→ **Required action**
Copy the lines from the start of the records through the line "20: (108, 779)", both included, reproducing each one verbatim.

───── Supplied material ─────

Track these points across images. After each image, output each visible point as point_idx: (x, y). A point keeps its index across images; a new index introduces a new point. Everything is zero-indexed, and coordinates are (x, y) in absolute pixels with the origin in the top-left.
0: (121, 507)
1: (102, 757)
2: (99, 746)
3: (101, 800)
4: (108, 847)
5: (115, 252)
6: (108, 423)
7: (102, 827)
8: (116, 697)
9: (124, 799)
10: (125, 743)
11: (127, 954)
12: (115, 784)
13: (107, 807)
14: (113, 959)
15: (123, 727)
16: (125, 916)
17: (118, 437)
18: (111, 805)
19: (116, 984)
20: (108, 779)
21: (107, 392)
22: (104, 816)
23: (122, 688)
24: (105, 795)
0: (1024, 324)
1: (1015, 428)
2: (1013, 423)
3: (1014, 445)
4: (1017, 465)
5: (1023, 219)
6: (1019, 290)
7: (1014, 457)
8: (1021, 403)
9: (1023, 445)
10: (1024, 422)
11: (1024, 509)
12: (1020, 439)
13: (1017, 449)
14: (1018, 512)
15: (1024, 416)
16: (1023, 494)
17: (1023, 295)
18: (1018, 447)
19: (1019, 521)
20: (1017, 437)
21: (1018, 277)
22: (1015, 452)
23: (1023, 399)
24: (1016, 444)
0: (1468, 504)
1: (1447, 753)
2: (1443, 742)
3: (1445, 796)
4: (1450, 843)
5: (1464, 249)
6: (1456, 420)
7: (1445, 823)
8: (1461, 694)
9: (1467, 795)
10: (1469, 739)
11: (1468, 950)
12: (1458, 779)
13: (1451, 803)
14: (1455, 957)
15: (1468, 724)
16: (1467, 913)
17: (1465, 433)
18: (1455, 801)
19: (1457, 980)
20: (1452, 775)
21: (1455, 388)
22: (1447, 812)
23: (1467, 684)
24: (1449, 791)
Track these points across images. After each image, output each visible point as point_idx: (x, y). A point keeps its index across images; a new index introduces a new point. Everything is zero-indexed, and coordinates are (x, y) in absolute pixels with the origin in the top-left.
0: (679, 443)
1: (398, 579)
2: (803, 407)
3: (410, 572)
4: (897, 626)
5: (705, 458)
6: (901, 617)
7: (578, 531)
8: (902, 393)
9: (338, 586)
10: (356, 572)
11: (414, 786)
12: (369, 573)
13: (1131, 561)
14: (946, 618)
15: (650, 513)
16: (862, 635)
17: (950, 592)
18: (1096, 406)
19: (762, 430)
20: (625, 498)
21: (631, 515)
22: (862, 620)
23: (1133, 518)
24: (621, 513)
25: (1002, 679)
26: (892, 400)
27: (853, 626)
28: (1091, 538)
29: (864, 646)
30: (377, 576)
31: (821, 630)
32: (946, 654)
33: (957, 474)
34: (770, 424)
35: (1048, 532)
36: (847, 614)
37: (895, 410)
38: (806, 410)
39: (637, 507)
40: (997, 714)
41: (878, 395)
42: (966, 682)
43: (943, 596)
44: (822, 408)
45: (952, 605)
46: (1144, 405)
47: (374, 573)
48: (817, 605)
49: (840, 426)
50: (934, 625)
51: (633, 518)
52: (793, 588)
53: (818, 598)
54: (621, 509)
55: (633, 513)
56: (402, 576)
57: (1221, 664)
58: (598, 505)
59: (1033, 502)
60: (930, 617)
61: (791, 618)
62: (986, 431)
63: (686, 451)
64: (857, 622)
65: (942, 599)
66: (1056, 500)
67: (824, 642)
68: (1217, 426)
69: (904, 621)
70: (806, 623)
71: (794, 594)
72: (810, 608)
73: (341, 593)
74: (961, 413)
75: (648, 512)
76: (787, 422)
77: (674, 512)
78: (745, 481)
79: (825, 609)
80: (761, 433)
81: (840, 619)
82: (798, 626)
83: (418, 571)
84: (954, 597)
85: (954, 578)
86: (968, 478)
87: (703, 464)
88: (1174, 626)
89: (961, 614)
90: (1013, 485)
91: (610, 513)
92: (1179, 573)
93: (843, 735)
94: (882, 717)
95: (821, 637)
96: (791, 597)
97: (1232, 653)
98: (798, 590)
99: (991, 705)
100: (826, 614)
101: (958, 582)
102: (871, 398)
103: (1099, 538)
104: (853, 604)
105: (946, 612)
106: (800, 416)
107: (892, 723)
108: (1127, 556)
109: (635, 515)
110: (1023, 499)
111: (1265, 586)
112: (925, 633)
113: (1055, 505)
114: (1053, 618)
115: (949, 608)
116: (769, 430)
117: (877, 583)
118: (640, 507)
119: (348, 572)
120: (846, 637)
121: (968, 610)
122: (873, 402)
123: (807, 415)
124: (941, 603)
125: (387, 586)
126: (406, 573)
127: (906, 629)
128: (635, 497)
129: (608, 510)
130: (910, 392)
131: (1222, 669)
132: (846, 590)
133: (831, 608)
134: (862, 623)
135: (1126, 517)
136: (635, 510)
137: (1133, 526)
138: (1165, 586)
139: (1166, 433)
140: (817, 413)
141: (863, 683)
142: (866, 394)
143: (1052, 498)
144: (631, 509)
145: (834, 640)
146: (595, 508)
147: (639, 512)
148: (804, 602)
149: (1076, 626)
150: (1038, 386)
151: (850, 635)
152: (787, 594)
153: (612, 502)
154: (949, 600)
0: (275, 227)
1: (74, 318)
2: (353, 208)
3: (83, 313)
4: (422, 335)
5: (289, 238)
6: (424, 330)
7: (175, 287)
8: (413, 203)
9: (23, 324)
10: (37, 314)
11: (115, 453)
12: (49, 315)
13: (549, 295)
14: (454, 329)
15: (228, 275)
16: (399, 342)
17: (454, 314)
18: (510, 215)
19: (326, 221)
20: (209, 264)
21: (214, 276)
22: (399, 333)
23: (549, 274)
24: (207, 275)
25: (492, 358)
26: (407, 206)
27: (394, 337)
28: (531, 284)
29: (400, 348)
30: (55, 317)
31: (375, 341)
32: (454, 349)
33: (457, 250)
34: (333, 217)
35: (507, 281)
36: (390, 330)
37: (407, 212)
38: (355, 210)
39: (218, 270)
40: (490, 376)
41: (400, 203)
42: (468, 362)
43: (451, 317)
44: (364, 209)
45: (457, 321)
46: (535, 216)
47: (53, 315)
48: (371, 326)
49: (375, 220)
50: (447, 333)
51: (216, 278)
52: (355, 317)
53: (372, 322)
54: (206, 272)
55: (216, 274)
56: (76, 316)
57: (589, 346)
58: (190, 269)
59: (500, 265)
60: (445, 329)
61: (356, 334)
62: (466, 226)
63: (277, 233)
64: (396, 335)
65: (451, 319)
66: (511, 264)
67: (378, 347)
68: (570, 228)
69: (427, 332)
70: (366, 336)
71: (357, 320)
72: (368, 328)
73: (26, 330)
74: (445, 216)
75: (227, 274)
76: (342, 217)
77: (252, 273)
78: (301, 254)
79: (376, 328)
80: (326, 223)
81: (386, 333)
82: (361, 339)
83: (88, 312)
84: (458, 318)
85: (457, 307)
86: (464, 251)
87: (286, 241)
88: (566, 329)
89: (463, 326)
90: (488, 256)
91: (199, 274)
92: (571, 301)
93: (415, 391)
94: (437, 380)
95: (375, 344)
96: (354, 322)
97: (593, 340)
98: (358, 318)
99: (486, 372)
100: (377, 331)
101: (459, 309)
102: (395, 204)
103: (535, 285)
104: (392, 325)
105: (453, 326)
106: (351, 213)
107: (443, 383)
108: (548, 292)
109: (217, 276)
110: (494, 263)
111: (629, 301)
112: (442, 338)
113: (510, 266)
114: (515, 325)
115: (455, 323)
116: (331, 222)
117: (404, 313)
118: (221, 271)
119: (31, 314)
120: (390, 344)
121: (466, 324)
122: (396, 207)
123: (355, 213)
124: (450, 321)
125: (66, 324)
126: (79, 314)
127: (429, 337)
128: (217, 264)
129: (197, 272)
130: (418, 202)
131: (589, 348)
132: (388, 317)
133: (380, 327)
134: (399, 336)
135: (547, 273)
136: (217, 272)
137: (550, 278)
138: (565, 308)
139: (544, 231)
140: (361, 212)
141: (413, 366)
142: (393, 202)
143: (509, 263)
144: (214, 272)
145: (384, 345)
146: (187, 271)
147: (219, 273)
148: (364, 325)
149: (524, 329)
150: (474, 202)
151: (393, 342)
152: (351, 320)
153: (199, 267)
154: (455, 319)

─────

→ **Exercise solution**
Track these points across images. After each image, output each visible point as point_idx: (x, y). A point keeps its index across images; a new index introduces a new point. Everything is zero-indexed, and coordinates are (x, y) in absolute pixels with the origin in the top-left.
0: (121, 507)
1: (102, 757)
2: (99, 746)
3: (101, 800)
4: (108, 847)
5: (115, 252)
6: (108, 423)
7: (102, 827)
8: (116, 697)
9: (124, 799)
10: (125, 743)
11: (127, 954)
12: (115, 784)
13: (107, 807)
14: (113, 959)
15: (123, 727)
16: (125, 916)
17: (118, 437)
18: (111, 805)
19: (116, 984)
20: (108, 779)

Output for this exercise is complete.